Like de Golia, some voters told The Nevada Independent they completed and returned their mail ballots out of caution. Others did so out of convenience or eagerness.
Carol Edmund, a Carson City resident, didn’t want to endure long voting lines or any mailing snafus, so she dropped off her completed ballot Monday at the clerk’s office. But voting early also gave her some mental relief.
“It’s like dropping a hot potato,” she said. “I was glad to get rid of it.”
Edmund, 72, has never been registered with a political party, but she voted Democratic in 2016 and did so again this year. She said she is “frightened” by President Donald Trump.
“After seeing him in action, I haven’t changed my mind,” she said. “I think he’s really dangerous to us and not only us. I think we’re no longer a positive anything for the rest of the world.”
As the election nears amid a pandemic, politicians and advocacy groups have been especially vocal about urging people to make a voting plan. It’s a conversation Geoff Smith, 46, and his wife had in Reno. Smith said his wife thought he was being overly cautious about wanting to drop their ballots off at the Washoe County Registrar of Voters.
Maybe it’s because this is his first time voting in a presidential election, Smith said. Originally from Canada, he became a United States citizen in late 2017.
“I just wanted to have as few people handle the ballot as possible,” said Smith, an archeology professor at the University of Nevada, Reno.
Smith’s ballot included a vote for former Vice President Joe Biden and his running mate, Kamala Harris. After dropping his ballot off in person, he received an “I Voted” sticker.
Jack Love, on the other hand, had no qualms about sending his completed ballot through the mail. The Summerlin resident dropped his ballot in the mailbox down the street on Saturday. Usually, he participates in early voting. But completing his mail ballot just seemed easier.
“I have faith in the post office,” he said. “I think here in Las Vegas, our system is not overwhelmed the way it can be in some of the larger cities.”
His haste to vote wasn’t motivated by the presidential election, though. Love, 55, said he filled in the “none of these candidates” bubble for the president. He’s not a fan of Trump or Biden.
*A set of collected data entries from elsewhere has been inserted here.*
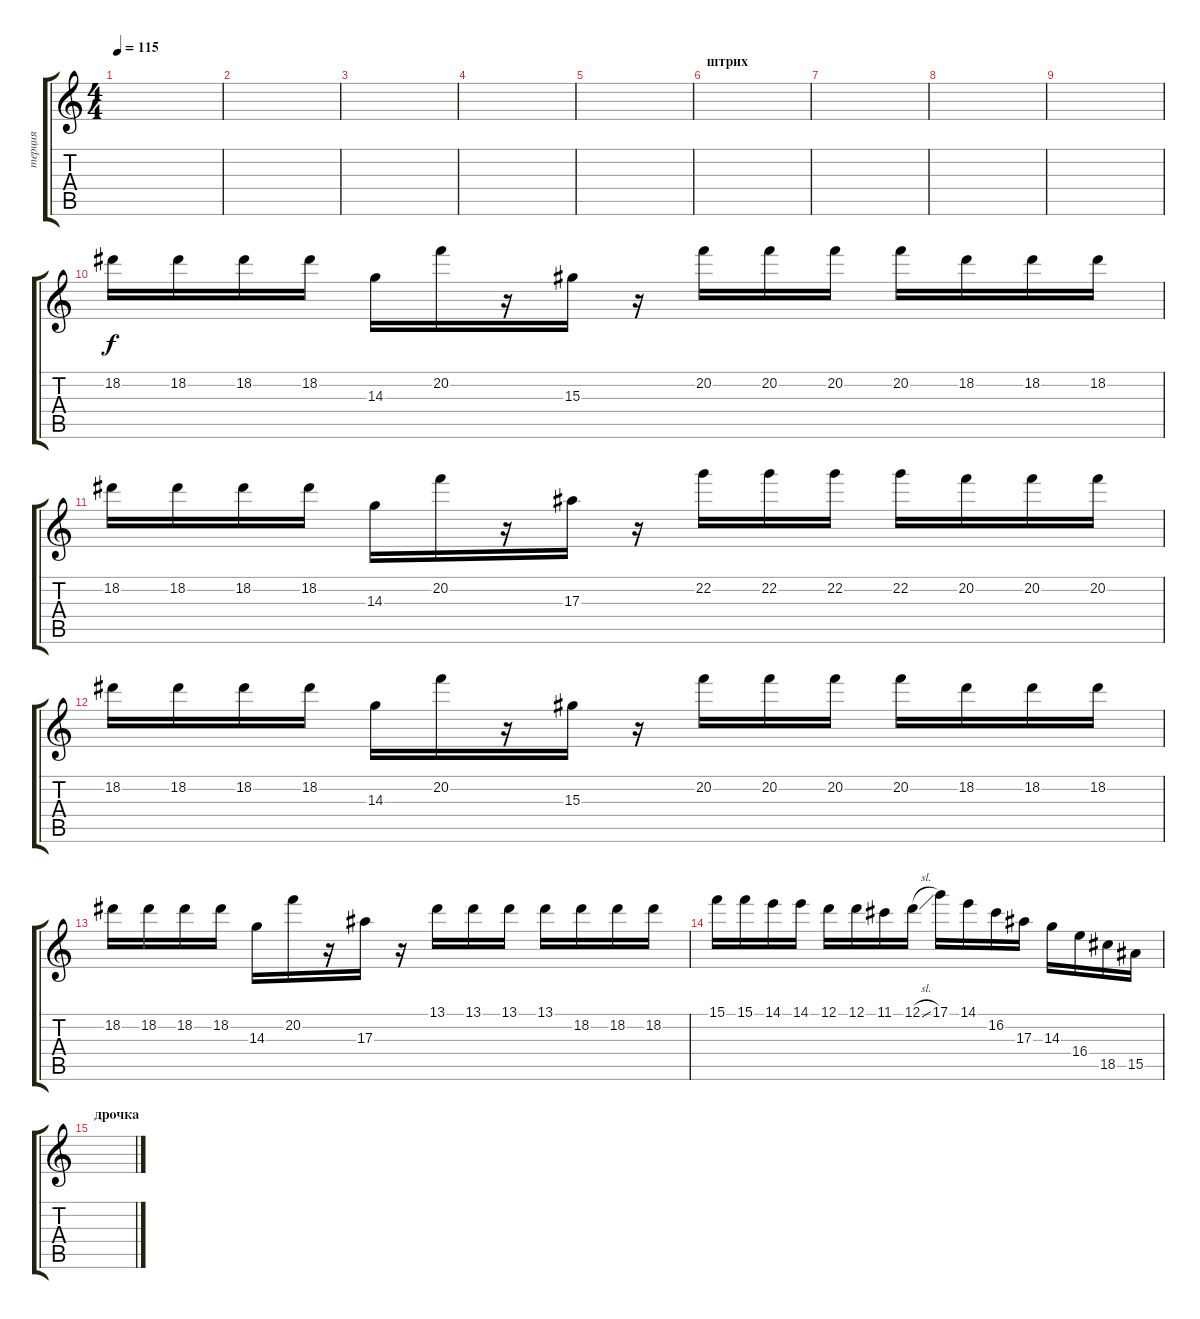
\track ("терция" "терция") {instrument distortionguitar}
\staff {score tabs}
\tuning (D4 A3 F3 C3 G2 C2) {hide}
\ts (4 4)
\tempo 115
\clef g2
\ks c
|
|
|
|
|
\section ("" "штрих")
|
|
|
|
18.2.16 18.2.16 18.2.16 18.2.16 14.3.16 20.2.16 r.16 15.3.16 r.16 20.2.16 20.2.16 20.2.16 20.2.16 18.2.16 18.2.16 18.2.16 |
18.2.16 18.2.16 18.2.16 18.2.16 14.3.16 20.2.16 r.16 17.3.16 r.16 22.2.16 22.2.16 22.2.16 22.2.16 20.2.16 20.2.16 20.2.16 |
18.2.16 18.2.16 18.2.16 18.2.16 14.3.16 20.2.16 r.16 15.3.16 r.16 20.2.16 20.2.16 20.2.16 20.2.16 18.2.16 18.2.16 18.2.16 |
18.2.16 18.2.16 18.2.16 18.2.16 14.3.16 20.2.16 r.16 17.3.16 r.16 13.1.16 13.1.16 13.1.16 13.1.16 18.2.16 18.2.16 18.2.16 |
15.1.16 15.1.16 14.1.16 14.1.16 12.1.16 12.1.16 11.1.16 12.1{sl}.16 17.1.16 14.1.16 16.2.16 17.3.16 14.3.16 16.4.16 18.5.16 15.5.16 |
\section ("" "дрочка")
Instead, Love described himself as a “100 percent Bernie Sanders supporter.”
“I don’t like his policy positions,” he said, referring to Biden. “I don’t like the fact that he was the least popular candidate in the Democratic primary, and he’s only there because the machine gifted it to him.”
Even though Sanders has endorsed Biden, Love said that wasn’t enough for him. But he wanted to weigh in on state and local races as well as ballot questions.
Daryn Firicano, 39, said he quickly filled out his mail ballot because his biggest motivation is ousting Trump from the Oval Office. He voted for Biden and other Democrats straight down the ballot.
Firicano, a Las Vegas resident who’s in medical device sales, said he used to vote for candidates from both parties, but the politicization of issues such as the pandemic and climate change led to a party-line ticket this year.
“It just becomes harder and harder to support basically any Republican,” he said. “Ask me 15 or 16 years ago, I may have been more sympathetic to Republican ideas.”
Dr. Samir Qamar, chief executive officer of MedLion Clinic, made his voting plan based on science. So after receiving his mail ballot Friday, he filled in the bubbles and put it back in the mail Saturday.
“I would say because of the pandemic and the way it’s so infectious, as a doctor, I thought it was best to vote by mail,” he said.
Qamar, a registered nonpartisan, kept his candidate choices to himself, though.
“I tried to vote for character,” he said, without disclosing names.